Much of today's pop music also sounds very similar, because it seems like to be a hit a song has to fit into a more and more narrowly defined structure of what constitutes a hit. I'm a boomer and of course I'm biased, but I think the period of 1972-1975 had so many different styles of what was acceptable to be a hit. You had the folk rock of the Eagles and Jackson Browne, the soft rock of America and Bread, the hard rock of Led Zeppelin, Rolling Stones, and The Who, the pop rock of the Carpenters and Elton John, the glam rock of Bowie, and the progressive rock of Pink Floyd, Yes, Rush, and Jethro Tull, as well as a huge number of Motown acts. They were experimenting and developing and unlike today, were given more than just one album to develop their sounds. 
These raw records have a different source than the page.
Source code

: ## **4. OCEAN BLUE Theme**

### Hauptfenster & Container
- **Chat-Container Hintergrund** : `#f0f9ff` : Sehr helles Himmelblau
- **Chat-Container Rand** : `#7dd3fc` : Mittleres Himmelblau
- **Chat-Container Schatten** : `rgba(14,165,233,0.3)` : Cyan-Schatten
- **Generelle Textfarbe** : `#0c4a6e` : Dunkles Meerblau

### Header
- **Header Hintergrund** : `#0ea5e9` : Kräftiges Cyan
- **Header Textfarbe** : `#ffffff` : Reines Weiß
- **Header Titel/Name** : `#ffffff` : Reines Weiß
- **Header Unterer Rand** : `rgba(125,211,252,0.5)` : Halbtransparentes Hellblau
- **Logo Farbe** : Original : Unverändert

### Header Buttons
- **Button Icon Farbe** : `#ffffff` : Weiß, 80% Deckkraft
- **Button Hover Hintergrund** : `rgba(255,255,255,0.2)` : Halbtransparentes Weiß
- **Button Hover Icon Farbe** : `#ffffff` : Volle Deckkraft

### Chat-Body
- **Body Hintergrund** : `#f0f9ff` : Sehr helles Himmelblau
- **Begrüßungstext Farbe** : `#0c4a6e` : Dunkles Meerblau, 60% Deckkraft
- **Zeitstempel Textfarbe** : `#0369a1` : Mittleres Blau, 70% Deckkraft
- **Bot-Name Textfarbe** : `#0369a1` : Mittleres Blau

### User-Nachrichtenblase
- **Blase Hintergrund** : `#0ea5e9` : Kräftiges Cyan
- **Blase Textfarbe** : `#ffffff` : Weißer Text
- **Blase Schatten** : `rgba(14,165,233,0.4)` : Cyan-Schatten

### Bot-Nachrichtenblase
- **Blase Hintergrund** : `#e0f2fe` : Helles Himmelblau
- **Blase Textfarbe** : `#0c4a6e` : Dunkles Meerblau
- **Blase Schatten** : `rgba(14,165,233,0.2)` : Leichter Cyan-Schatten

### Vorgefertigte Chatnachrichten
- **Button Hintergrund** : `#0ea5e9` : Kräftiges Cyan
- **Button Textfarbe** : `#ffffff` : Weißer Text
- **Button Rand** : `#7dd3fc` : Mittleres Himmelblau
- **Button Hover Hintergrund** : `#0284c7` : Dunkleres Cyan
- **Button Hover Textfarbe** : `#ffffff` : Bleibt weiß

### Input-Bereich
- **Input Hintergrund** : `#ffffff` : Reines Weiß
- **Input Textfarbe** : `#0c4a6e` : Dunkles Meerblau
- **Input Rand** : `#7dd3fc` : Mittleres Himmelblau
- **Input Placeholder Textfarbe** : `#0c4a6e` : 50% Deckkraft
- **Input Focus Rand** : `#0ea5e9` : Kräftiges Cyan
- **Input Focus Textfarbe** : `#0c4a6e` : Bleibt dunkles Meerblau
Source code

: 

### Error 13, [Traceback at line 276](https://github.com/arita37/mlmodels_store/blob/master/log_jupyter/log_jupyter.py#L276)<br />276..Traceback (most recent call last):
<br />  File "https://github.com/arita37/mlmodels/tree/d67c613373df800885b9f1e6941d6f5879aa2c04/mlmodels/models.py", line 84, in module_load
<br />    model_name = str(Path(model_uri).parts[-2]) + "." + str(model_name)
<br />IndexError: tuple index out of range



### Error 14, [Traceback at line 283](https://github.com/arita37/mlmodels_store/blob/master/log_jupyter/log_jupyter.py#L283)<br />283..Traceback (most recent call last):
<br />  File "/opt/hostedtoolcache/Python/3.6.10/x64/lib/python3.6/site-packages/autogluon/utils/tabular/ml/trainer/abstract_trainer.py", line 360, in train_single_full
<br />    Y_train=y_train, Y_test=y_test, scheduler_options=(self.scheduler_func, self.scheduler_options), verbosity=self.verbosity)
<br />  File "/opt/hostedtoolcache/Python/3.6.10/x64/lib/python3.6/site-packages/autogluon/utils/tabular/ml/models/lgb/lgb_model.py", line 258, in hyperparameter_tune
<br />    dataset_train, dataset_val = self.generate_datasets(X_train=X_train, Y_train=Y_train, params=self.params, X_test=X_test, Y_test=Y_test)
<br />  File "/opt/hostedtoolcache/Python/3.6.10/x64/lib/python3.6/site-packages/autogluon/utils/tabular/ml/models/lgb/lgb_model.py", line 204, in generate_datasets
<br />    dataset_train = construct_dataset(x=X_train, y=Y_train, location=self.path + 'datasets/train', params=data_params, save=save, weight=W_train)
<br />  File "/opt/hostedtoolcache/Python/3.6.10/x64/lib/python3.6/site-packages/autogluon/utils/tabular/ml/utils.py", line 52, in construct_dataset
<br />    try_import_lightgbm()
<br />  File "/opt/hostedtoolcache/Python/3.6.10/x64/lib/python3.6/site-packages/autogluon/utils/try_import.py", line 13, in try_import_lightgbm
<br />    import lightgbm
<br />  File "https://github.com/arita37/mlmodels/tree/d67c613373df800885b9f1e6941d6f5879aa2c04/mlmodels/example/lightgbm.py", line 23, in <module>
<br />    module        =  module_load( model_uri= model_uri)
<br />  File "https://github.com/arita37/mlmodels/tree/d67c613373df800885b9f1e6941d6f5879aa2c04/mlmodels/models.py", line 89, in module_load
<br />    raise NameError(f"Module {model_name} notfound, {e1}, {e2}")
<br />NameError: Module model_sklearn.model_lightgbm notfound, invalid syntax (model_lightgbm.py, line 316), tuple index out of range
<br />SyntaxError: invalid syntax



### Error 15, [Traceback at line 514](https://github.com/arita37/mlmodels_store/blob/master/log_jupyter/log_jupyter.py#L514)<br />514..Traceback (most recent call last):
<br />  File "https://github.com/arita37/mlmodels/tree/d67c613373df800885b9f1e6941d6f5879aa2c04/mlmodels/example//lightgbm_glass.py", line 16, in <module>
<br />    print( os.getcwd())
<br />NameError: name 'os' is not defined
Is there good music still being made today? Absolutely, but it's not what's being played on the radio and it's much more difficult to find. The one suggestion I have for people seeking good music is to look past the hit songs of even these artists from the period I mentioned and try to find deeper cuts because many of those deeper cuts are great as well. I find it kind of sad that even classic rock radio stations of today all have such small playlists. There's some great stuff from 1972-1975 that didn't make it big on the radio but still deserves a chance to be heard.
Reminds me of applying for a weekend job at the local record store around 1983. Manager reeled off about 5 current artists and I responded with a blank stare. Told him that I only bought music that had been out at least 5 years before buying the album. Needless to say they stayed in business a few more years without my services. 

It all comes down to economics.

But there's no real analogy between the industrial military complex known as the music industry churning out mindless pabulum that is pre-designed to achieve hit status, vs. the bottom-line antics of figuring out to pay an 80-strong group of professional instrumentalists a living wage.